Exercise description:
Copy the listing from the line with "genus: Alyssum" through the end of the listing, replacing "common name" with "vernacular name" wherever it occurs and keeping everything else the same.

Input material:
....................

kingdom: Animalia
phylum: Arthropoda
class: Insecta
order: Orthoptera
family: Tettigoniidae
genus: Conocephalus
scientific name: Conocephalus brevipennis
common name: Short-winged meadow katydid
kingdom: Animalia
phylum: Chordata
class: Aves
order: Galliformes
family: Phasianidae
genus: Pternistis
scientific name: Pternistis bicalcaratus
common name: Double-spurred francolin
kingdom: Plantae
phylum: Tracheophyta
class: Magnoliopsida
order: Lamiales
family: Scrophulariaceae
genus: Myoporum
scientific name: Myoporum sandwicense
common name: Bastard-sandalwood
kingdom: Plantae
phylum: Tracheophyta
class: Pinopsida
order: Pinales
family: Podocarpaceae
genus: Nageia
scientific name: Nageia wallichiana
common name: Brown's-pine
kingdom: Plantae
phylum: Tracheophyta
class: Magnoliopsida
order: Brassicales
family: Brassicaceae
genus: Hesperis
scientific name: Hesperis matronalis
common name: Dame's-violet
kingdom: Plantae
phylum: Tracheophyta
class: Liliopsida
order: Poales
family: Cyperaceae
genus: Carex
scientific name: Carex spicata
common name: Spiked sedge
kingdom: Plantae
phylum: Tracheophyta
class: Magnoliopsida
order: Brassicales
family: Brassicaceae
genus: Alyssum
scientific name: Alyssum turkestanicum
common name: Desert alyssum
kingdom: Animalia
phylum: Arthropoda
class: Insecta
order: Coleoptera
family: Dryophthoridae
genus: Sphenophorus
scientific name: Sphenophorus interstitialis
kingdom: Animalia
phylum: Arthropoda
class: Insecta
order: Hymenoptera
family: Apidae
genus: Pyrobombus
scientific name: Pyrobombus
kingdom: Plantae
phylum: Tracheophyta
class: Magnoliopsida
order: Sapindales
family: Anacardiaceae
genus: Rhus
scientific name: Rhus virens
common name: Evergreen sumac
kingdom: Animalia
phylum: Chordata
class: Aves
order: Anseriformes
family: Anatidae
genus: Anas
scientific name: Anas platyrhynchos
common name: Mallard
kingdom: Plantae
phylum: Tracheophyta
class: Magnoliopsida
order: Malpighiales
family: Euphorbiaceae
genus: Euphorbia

....................

Task response:
genus: Alyssum
scientific name: Alyssum turkestanicum
vernacular name: Desert alyssum
kingdom: Animalia
phylum: Arthropoda
class: Insecta
order: Coleoptera
family: Dryophthoridae
genus: Sphenophorus
scientific name: Sphenophorus interstitialis
kingdom: Animalia
phylum: Arthropoda
class: Insecta
order: Hymenoptera
family: Apidae
genus: Pyrobombus
scientific name: Pyrobombus
kingdom: Plantae
phylum: Tracheophyta
class: Magnoliopsida
order: Sapindales
family: Anacardiaceae
genus: Rhus
scientific name: Rhus virens
vernacular name: Evergreen sumac
kingdom: Animalia
phylum: Chordata
class: Aves
order: Anseriformes
family: Anatidae
genus: Anas
scientific name: Anas platyrhynchos
vernacular name: Mallard
kingdom: Plantae
phylum: Tracheophyta
class: Magnoliopsida
order: Malpighiales
family: Euphorbiaceae
genus: Euphorbia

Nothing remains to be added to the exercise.